(WHAT YOU SHOULD DO): Your task is to give the number of lines below that contain "Liberation". Give no other text.

[Web interface edit records]
++++
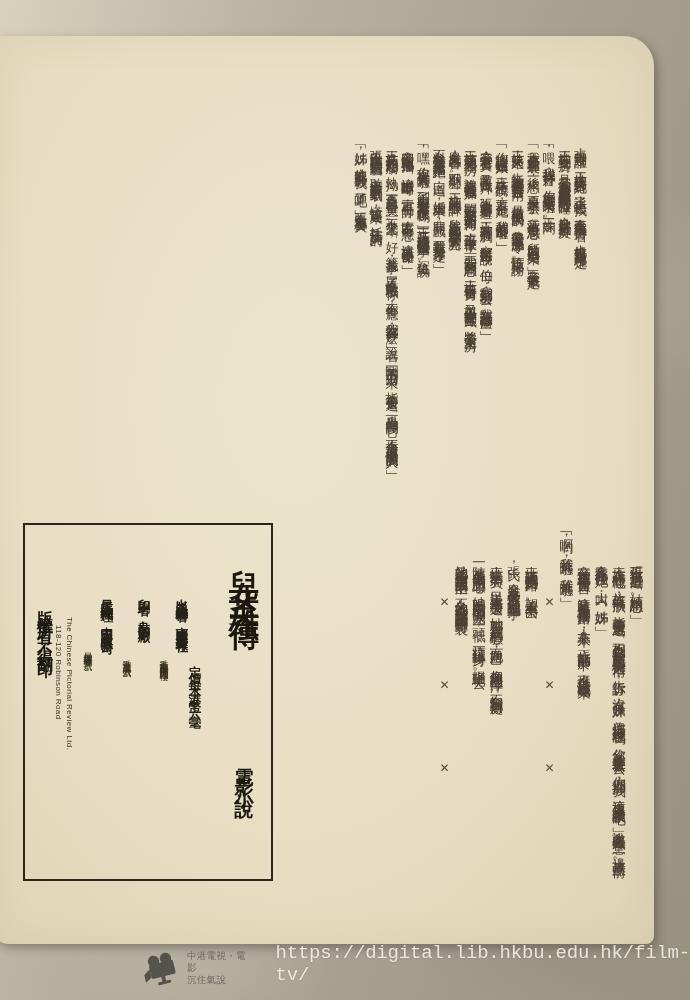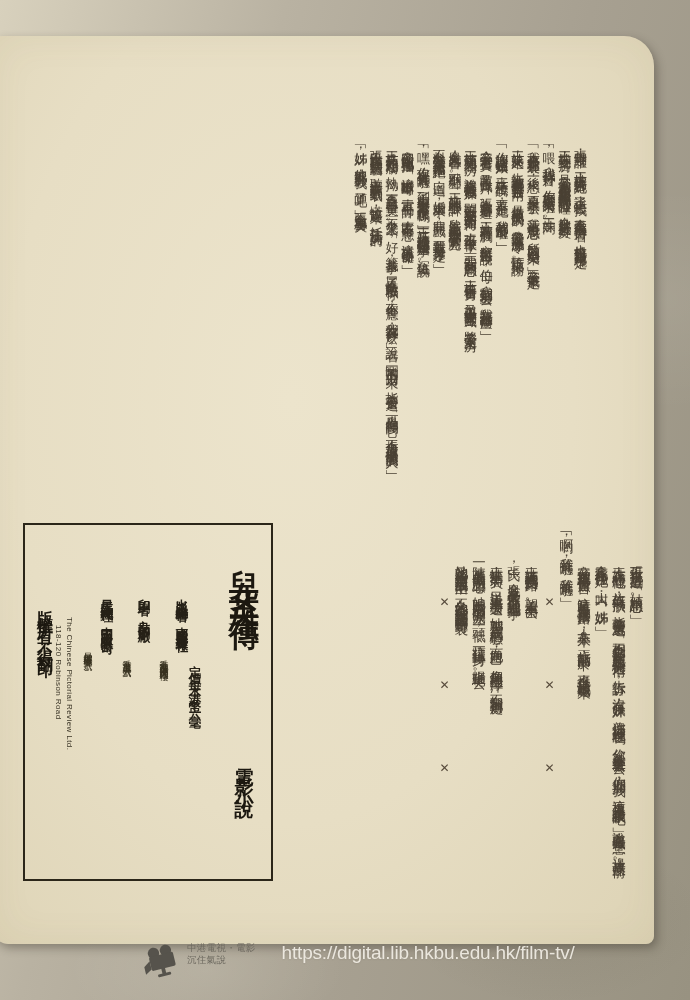--- a/index.html
+++ b/index.html
@@ -41,25 +41,25 @@
   .m0{left:148px;top:64px;} .a0{left:132px;top:128px;}
   .m1{left:110px;top:64px;} .a1{left:95px;top:128px;}
   .m2{left:73px;top:64px;}  .a2{left:56px;top:120px;}
   .ad-main{font-size:12.5px;letter-spacing:2.2px;font-weight:600;}
   .ad-addr{font-size:9px;letter-spacing:1px;font-weight:400;color:#37311f;}
   .ad-eng{writing-mode:vertical-rl;text-orientation:sideways;position:absolute;
     font-family:"Liberation Sans","DejaVu Sans",sans-serif;font-size:8px;color:#3a3426;letter-spacing:.4px;}
   .eng0{left:40px;top:92px;} .eng1{left:29px;top:100px;}
   .ad-copyright{left:9px;top:72px;font-size:16px;letter-spacing:6.5px;font-weight:700;color:#1c1810;}
   
-  .watermark{position:absolute;left:143px;top:942px;display:flex;align-items:flex-start;}
+  .watermark{position:absolute;left:143px;top:942px;display:flex;align-items:flex-end;}
   .wm-icon{width:38px;height:36px;flex:0 0 auto;}
   .wm-text{margin-left:6px;font-family:"Liberation Sans","DejaVu Sans",sans-serif;
     font-size:9.5px;line-height:1.25;color:#6e6a60;letter-spacing:.3px;}
-  .wm-url{margin-left:26px;font-family:Liberation Sans, sans-serif;
+  .wm-url{margin-left:26px;font-family:Liberation Mono, monospace;
     font-size:19px;letter-spacing:-0.2px;color:rgba(250,247,238,.85);
     text-shadow:0 0 2px rgba(90,85,70,.25);}
 </style>
 </head>
 <body>
 
 <div class="backdrop-noise"></div>
 
 <div class="paper"></div>
 

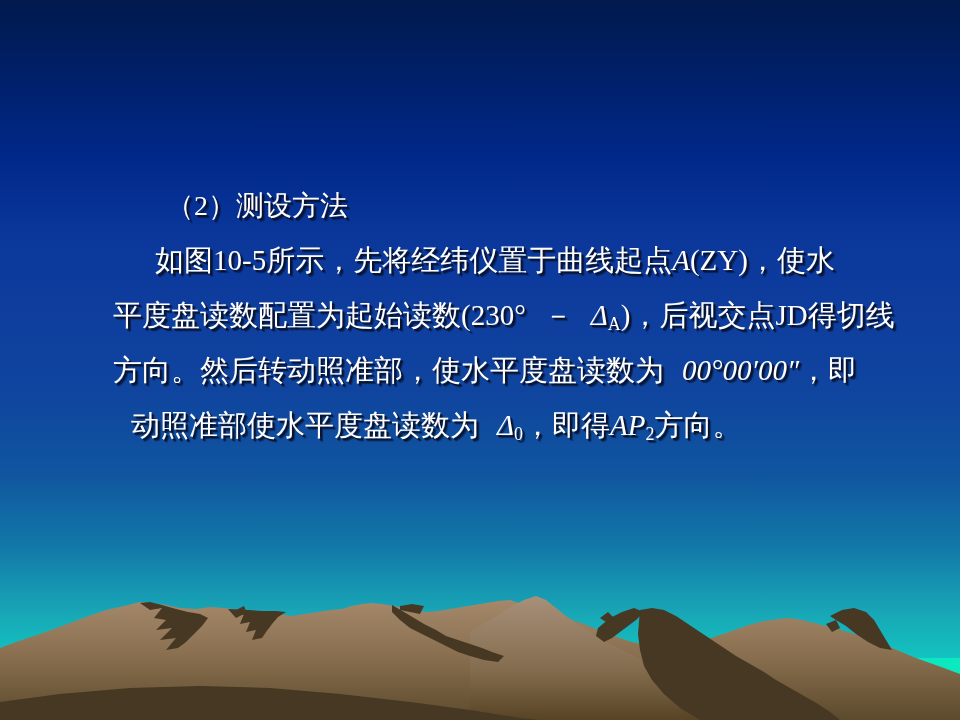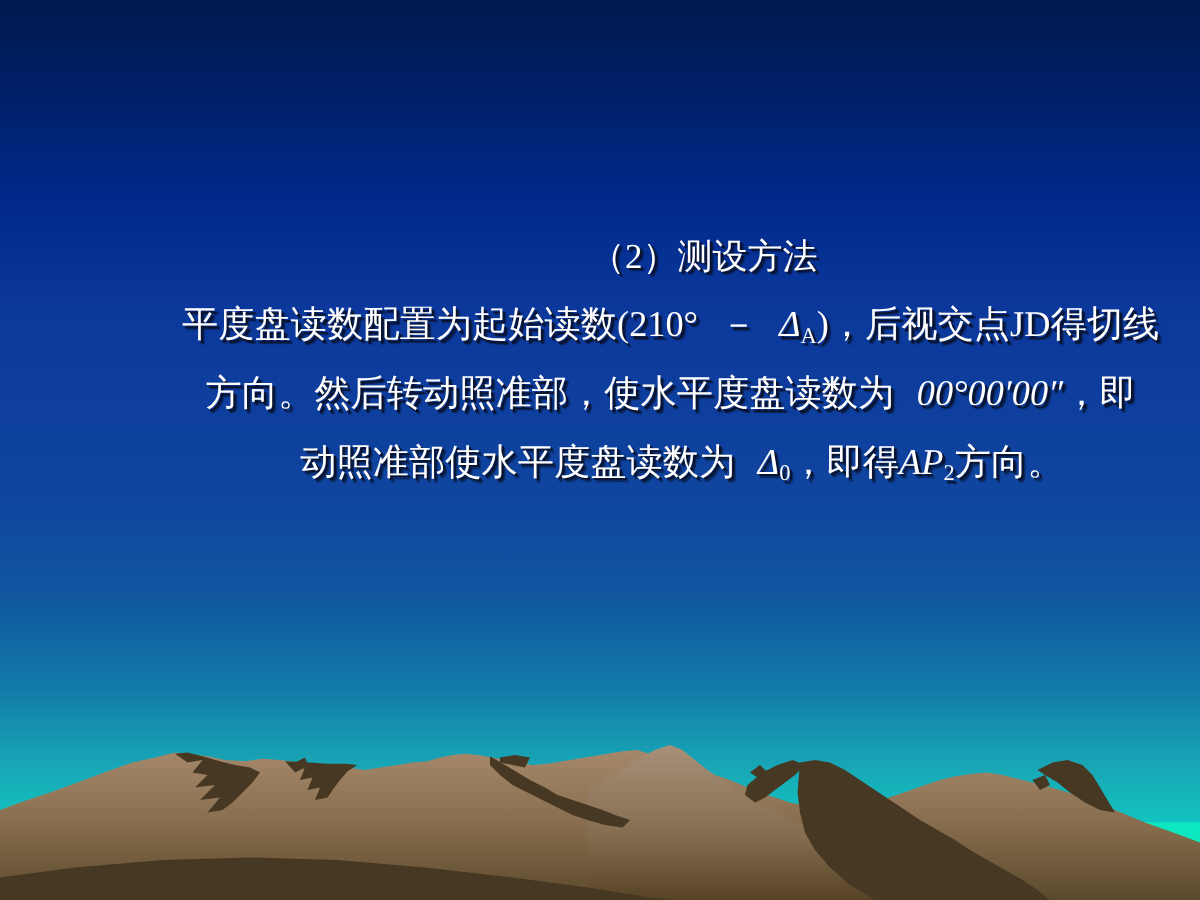--- a/index.html
+++ b/index.html
@@ -7,21 +7,20 @@
     margin: 0;
     padding: 0;
     background: #000;
   }
   #slide {
     position: relative;
     width: 960px;
     height: 720px;
     overflow: hidden;
     font-family: "Liberation Serif", "DejaVu Serif", serif;
-    text-align: center;
     -webkit-font-smoothing: antialiased;
   }
 
   
   .bg-sky {
     position: absolute;
     inset: 0;
     background: linear-gradient(to bottom,
         #001a4d 0%,
         #00206a 11%,
@@ -165,22 +164,23 @@
       <path d="M826,34 L836,30 L840,38 L832,42 Z"></path>
       <path d="M0,112 L60,104 L130,98 L200,96 L270,98 L340,104 L410,112
                L470,120 L520,128 L540,130 L0,130 Z"></path>
     </g>
   </svg>
 
   <div class="body-text">
 
     <span class="line l1" style="display:block;"><span>（2）测设方法</span></span>
 
+    <span class="line l2"><span>如图10-5所示，先将经纬仪置于曲线起点</span><span class="it">A</span><span>(ZY)</span><span>，使水</span></span>
 
-    <span class="line l3"><span>平度盘读数配置为起始读数(210°</span><span class="sp-lg"></span><span>－</span><span class="sp-lg"></span><span class="it">Δ</span><sub>A</sub><span>)，后视交点JD得切线</span></span>
+    <span class="line l3"><span>平度盘读数配置为起始读数(230°</span><span class="sp-lg"></span><span>－</span><span class="sp-lg"></span><span class="it">Δ</span><sub>A</sub><span>)，后视交点JD得切线</span></span>
 
     <span class="line l4"><span>方向。然后转动照准部，使水平度盘读数为</span><span class="sp-lg"></span><span class="sans">00°00′00″</span><span>，即</span></span>
 
 
     <span class="line l6"><span>动照准部使水平度盘读数为</span><span class="sp-lg"></span><span class="it">Δ</span><sub>0</sub><span>，即得</span><span class="it">AP</span><sub>2</sub><span>方向。</span></span>
 
   </div>
 </div>
 
 </body></html>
++++
(EXERCISE SOLUTION): 5